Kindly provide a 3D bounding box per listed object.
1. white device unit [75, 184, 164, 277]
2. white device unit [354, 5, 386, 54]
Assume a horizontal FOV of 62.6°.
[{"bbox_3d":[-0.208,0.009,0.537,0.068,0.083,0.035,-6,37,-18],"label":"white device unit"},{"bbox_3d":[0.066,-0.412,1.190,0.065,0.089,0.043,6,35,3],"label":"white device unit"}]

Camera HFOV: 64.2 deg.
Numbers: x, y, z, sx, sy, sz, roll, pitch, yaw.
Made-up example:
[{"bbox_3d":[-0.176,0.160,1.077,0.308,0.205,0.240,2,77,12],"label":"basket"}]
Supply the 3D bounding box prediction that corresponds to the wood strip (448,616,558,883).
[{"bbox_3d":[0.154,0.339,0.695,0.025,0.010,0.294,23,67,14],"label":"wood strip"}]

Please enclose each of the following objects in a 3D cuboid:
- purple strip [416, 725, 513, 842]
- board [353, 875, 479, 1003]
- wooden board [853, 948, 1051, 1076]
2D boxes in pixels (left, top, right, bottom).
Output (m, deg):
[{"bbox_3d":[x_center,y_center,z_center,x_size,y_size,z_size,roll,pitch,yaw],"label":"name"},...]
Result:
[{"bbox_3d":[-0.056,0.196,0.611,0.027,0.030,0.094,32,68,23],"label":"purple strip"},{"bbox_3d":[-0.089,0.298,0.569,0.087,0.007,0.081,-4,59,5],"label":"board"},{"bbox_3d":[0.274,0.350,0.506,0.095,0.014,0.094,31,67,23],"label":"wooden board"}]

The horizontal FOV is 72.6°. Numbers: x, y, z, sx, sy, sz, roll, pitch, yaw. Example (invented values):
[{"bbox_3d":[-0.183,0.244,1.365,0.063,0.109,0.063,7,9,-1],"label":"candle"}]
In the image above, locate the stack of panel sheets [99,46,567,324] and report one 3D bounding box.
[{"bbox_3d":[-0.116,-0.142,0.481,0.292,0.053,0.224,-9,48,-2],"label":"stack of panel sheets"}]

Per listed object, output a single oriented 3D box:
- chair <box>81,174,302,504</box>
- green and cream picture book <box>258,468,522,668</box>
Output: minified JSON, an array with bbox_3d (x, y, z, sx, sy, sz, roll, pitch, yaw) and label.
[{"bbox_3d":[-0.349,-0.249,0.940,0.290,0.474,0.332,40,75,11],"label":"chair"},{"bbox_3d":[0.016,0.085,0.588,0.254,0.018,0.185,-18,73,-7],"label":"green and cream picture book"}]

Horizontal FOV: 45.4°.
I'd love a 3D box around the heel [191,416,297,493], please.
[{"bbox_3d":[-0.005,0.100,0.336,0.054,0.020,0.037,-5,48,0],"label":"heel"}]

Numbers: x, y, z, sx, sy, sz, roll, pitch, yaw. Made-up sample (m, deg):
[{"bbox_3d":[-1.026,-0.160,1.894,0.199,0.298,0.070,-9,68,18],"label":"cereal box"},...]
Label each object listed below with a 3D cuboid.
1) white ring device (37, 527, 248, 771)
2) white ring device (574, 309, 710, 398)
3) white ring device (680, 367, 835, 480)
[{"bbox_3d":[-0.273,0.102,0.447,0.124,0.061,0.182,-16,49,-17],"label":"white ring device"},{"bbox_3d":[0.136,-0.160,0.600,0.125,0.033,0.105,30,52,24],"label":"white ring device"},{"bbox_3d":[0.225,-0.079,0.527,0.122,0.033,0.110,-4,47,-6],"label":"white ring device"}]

## Instructions for the task
Every entry should be reproduced word for word.

## Output for this exercise
Kindly provide a 3D bounding box per listed object.
1. white device unit [75, 184, 164, 277]
2. white device unit [354, 5, 386, 54]
Assume a horizontal FOV of 62.6°.
[{"bbox_3d":[-0.208,0.009,0.537,0.068,0.083,0.035,-6,37,-18],"label":"white device unit"},{"bbox_3d":[0.066,-0.412,1.190,0.065,0.089,0.043,6,35,3],"label":"white device unit"}]

Camera HFOV: 64.2 deg.
Numbers: x, y, z, sx, sy, sz, roll, pitch, yaw.
Made-up example:
[{"bbox_3d":[-0.176,0.160,1.077,0.308,0.205,0.240,2,77,12],"label":"basket"}]
Supply the 3D bounding box prediction that corresponds to the wood strip (448,616,558,883).
[{"bbox_3d":[0.154,0.339,0.695,0.025,0.010,0.294,23,67,14],"label":"wood strip"}]

Please enclose each of the following objects in a 3D cuboid:
- purple strip [416, 725, 513, 842]
- board [353, 875, 479, 1003]
- wooden board [853, 948, 1051, 1076]
2D boxes in pixels (left, top, right, bottom).
Output (m, deg):
[{"bbox_3d":[x_center,y_center,z_center,x_size,y_size,z_size,roll,pitch,yaw],"label":"name"},...]
Result:
[{"bbox_3d":[-0.056,0.196,0.611,0.027,0.030,0.094,32,68,23],"label":"purple strip"},{"bbox_3d":[-0.089,0.298,0.569,0.087,0.007,0.081,-4,59,5],"label":"board"},{"bbox_3d":[0.274,0.350,0.506,0.095,0.014,0.094,31,67,23],"label":"wooden board"}]

The horizontal FOV is 72.6°. Numbers: x, y, z, sx, sy, sz, roll, pitch, yaw. Example (invented values):
[{"bbox_3d":[-0.183,0.244,1.365,0.063,0.109,0.063,7,9,-1],"label":"candle"}]
In the image above, locate the stack of panel sheets [99,46,567,324] and report one 3D bounding box.
[{"bbox_3d":[-0.116,-0.142,0.481,0.292,0.053,0.224,-9,48,-2],"label":"stack of panel sheets"}]

Per listed object, output a single oriented 3D box:
- chair <box>81,174,302,504</box>
- green and cream picture book <box>258,468,522,668</box>
Output: minified JSON, an array with bbox_3d (x, y, z, sx, sy, sz, roll, pitch, yaw) and label.
[{"bbox_3d":[-0.349,-0.249,0.940,0.290,0.474,0.332,40,75,11],"label":"chair"},{"bbox_3d":[0.016,0.085,0.588,0.254,0.018,0.185,-18,73,-7],"label":"green and cream picture book"}]

Horizontal FOV: 45.4°.
I'd love a 3D box around the heel [191,416,297,493], please.
[{"bbox_3d":[-0.005,0.100,0.336,0.054,0.020,0.037,-5,48,0],"label":"heel"}]

Numbers: x, y, z, sx, sy, sz, roll, pitch, yaw. Made-up sample (m, deg):
[{"bbox_3d":[-1.026,-0.160,1.894,0.199,0.298,0.070,-9,68,18],"label":"cereal box"},...]
Label each object listed below with a 3D cuboid.
1) white ring device (37, 527, 248, 771)
2) white ring device (574, 309, 710, 398)
3) white ring device (680, 367, 835, 480)
[{"bbox_3d":[-0.273,0.102,0.447,0.124,0.061,0.182,-16,49,-17],"label":"white ring device"},{"bbox_3d":[0.136,-0.160,0.600,0.125,0.033,0.105,30,52,24],"label":"white ring device"},{"bbox_3d":[0.225,-0.079,0.527,0.122,0.033,0.110,-4,47,-6],"label":"white ring device"}]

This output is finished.